(TASK INPUTS Opens)

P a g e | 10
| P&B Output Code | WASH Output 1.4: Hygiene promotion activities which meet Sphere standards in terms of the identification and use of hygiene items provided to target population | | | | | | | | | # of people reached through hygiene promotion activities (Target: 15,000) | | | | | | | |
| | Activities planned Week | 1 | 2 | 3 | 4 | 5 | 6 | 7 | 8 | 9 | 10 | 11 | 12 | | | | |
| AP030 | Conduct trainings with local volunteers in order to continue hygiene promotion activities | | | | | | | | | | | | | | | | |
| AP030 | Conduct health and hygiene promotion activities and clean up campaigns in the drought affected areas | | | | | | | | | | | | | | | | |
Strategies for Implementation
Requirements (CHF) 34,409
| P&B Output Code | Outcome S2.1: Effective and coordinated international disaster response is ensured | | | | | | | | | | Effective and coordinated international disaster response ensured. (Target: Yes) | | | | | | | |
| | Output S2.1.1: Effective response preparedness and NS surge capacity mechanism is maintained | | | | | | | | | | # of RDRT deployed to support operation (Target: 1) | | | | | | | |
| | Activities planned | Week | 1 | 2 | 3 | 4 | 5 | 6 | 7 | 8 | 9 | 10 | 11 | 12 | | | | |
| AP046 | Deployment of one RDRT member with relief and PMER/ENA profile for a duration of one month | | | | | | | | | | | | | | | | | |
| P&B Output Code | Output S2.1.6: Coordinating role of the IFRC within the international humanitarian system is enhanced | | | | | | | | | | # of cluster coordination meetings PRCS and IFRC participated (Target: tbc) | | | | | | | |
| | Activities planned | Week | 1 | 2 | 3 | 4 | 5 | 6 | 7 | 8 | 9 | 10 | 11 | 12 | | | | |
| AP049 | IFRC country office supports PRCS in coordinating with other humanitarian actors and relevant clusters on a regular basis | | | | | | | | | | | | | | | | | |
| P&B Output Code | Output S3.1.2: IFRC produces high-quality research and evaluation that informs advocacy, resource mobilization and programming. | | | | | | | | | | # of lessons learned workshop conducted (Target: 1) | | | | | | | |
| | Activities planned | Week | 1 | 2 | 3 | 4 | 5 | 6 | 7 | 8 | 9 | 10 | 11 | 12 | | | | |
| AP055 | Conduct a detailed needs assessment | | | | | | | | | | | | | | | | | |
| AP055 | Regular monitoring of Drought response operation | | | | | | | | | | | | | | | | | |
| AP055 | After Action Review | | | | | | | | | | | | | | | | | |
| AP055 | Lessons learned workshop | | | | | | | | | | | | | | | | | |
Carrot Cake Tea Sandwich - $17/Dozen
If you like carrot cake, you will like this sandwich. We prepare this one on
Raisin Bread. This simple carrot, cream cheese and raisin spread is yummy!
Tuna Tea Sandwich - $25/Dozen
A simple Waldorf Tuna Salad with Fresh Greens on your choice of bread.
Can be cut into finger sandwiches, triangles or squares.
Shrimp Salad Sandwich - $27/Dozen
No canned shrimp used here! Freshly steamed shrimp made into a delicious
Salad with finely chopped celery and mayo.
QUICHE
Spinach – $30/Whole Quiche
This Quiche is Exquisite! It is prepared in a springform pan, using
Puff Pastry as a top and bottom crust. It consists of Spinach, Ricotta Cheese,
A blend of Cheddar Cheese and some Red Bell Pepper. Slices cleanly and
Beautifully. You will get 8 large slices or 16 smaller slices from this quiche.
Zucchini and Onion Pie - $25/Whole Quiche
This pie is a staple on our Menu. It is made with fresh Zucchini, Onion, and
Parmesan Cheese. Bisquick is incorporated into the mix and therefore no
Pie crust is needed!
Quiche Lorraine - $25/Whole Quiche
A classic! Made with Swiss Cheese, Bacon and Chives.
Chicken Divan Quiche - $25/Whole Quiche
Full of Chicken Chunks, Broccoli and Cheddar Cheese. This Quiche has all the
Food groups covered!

(TASK INPUTS Closes)

■ WORK ITEM ■
Could you repeat exactly the lines above from the line with "Output S3.1.2: IFRC" up to and including the line with "AP055 | After", and only those?

■ EXPECTED OUTPUT ■
| P&B Output Code | Output S3.1.2: IFRC produces high-quality research and evaluation that informs advocacy, resource mobilization and programming. | | | | | | | | | | # of lessons learned workshop conducted (Target: 1) | | | | | | | |
| | Activities planned | Week | 1 | 2 | 3 | 4 | 5 | 6 | 7 | 8 | 9 | 10 | 11 | 12 | | | | |
| AP055 | Conduct a detailed needs assessment | | | | | | | | | | | | | | | | | |
| AP055 | Regular monitoring of Drought response operation | | | | | | | | | | | | | | | | | |
| AP055 | After Action Review | | | | | | | | | | | | | | | | | |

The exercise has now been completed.